### PROBLEM
Gather, from the data below, each line in which the word "sense" occurs.

■ ■ ■ ■ ■ ■ ■

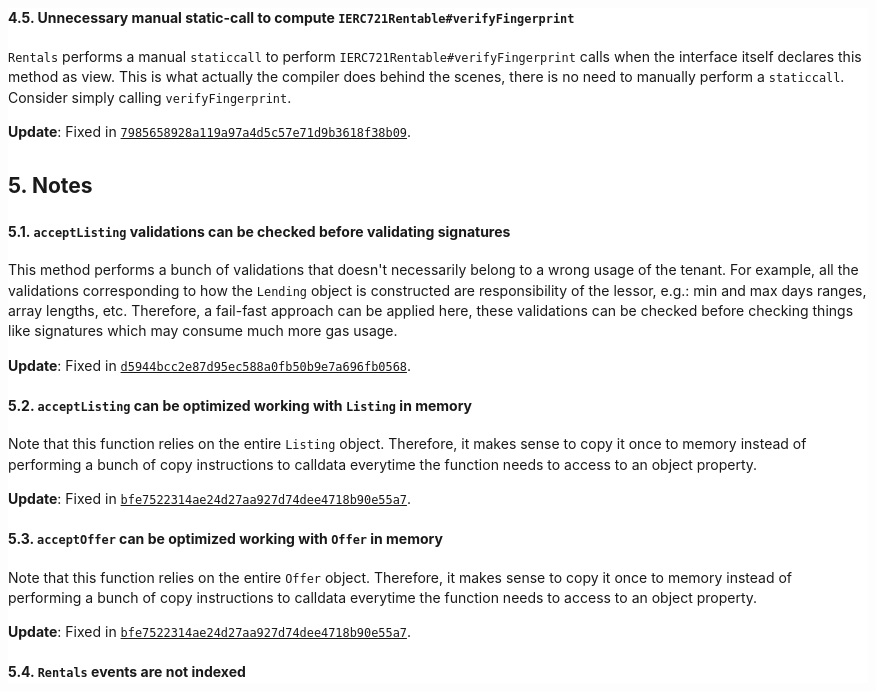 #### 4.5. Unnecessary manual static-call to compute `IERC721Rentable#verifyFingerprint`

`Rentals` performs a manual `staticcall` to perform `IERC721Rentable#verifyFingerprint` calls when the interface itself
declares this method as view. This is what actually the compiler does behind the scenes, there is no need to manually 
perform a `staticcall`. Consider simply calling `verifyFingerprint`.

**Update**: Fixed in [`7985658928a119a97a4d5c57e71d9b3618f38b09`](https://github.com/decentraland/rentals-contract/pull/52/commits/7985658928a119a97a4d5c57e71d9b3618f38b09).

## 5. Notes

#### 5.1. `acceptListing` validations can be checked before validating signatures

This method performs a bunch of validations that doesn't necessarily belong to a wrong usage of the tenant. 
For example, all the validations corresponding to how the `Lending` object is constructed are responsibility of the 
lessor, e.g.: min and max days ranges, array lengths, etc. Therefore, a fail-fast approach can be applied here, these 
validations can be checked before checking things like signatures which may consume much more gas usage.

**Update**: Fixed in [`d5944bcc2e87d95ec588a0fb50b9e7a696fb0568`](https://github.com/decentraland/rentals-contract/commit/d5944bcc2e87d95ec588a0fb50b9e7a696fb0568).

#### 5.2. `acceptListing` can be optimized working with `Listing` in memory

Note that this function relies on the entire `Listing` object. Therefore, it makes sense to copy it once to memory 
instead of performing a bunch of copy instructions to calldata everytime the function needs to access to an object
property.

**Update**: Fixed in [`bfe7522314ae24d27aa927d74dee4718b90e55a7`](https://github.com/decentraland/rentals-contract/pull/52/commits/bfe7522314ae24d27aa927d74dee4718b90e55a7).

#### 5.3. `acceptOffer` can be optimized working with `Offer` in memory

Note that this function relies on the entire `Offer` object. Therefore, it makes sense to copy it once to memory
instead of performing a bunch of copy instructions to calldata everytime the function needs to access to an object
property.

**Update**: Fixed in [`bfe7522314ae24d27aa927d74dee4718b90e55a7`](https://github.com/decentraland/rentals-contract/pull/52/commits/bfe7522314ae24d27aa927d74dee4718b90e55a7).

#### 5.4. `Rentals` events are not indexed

■ ■ ■ ■ ■ ■ ■

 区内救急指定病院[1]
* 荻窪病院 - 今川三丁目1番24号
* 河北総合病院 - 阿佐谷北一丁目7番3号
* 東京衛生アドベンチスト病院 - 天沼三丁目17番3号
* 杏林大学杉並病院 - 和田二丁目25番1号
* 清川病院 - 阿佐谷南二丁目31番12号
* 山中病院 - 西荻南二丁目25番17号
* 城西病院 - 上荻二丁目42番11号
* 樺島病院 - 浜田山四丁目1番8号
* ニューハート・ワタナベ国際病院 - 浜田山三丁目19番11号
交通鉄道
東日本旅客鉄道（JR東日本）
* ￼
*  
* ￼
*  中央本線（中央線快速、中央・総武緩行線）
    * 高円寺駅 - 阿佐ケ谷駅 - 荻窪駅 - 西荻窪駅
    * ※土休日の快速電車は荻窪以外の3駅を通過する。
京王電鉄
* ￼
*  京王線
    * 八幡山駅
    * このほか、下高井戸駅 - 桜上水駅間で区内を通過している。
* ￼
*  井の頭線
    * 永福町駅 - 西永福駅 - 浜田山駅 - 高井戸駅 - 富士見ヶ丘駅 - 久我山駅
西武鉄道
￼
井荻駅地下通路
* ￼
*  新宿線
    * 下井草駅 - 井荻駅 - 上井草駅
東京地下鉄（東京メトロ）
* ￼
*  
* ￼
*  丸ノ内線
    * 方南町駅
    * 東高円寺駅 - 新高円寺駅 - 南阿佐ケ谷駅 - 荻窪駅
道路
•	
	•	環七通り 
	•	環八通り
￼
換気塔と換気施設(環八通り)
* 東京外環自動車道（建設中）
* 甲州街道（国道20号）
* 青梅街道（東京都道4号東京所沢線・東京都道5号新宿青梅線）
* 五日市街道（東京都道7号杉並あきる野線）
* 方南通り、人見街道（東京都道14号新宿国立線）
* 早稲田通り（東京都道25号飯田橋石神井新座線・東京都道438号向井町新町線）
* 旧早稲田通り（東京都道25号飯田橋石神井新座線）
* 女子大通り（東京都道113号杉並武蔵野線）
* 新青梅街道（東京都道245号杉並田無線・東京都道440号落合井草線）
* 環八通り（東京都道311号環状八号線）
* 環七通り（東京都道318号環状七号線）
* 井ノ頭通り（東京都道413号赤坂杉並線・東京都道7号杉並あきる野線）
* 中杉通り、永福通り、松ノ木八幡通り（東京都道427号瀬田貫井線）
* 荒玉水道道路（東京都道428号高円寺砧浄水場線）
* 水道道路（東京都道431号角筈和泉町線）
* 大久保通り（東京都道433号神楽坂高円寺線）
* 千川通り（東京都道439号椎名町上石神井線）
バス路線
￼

■ ■ ■ ■ ■ ■ ■

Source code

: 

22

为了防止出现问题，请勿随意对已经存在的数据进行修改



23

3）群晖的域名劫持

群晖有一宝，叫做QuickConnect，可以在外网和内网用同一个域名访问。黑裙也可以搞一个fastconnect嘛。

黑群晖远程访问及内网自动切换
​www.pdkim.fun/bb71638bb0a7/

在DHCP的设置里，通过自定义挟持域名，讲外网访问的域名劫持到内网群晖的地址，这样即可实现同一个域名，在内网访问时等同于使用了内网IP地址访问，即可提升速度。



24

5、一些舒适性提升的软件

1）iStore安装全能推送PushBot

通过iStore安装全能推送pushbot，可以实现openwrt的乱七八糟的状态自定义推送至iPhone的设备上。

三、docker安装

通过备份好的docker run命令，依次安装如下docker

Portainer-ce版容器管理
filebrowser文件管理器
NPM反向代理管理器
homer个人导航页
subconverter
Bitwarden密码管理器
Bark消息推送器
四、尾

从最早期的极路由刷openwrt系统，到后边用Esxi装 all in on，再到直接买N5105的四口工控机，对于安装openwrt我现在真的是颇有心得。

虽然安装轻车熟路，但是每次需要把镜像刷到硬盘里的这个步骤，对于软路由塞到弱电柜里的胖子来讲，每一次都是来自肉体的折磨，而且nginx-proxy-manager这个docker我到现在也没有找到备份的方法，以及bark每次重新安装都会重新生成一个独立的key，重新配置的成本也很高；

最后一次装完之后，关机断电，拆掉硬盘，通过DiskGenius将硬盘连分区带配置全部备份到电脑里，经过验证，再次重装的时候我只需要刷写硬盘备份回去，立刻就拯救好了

■ ■ ■ ■ ■ ■ ■

### SOLUTION FOR THIS TASK
Note that this function relies on the entire `Listing` object. Therefore, it makes sense to copy it once to memory 
Note that this function relies on the entire `Offer` object. Therefore, it makes sense to copy it once to memory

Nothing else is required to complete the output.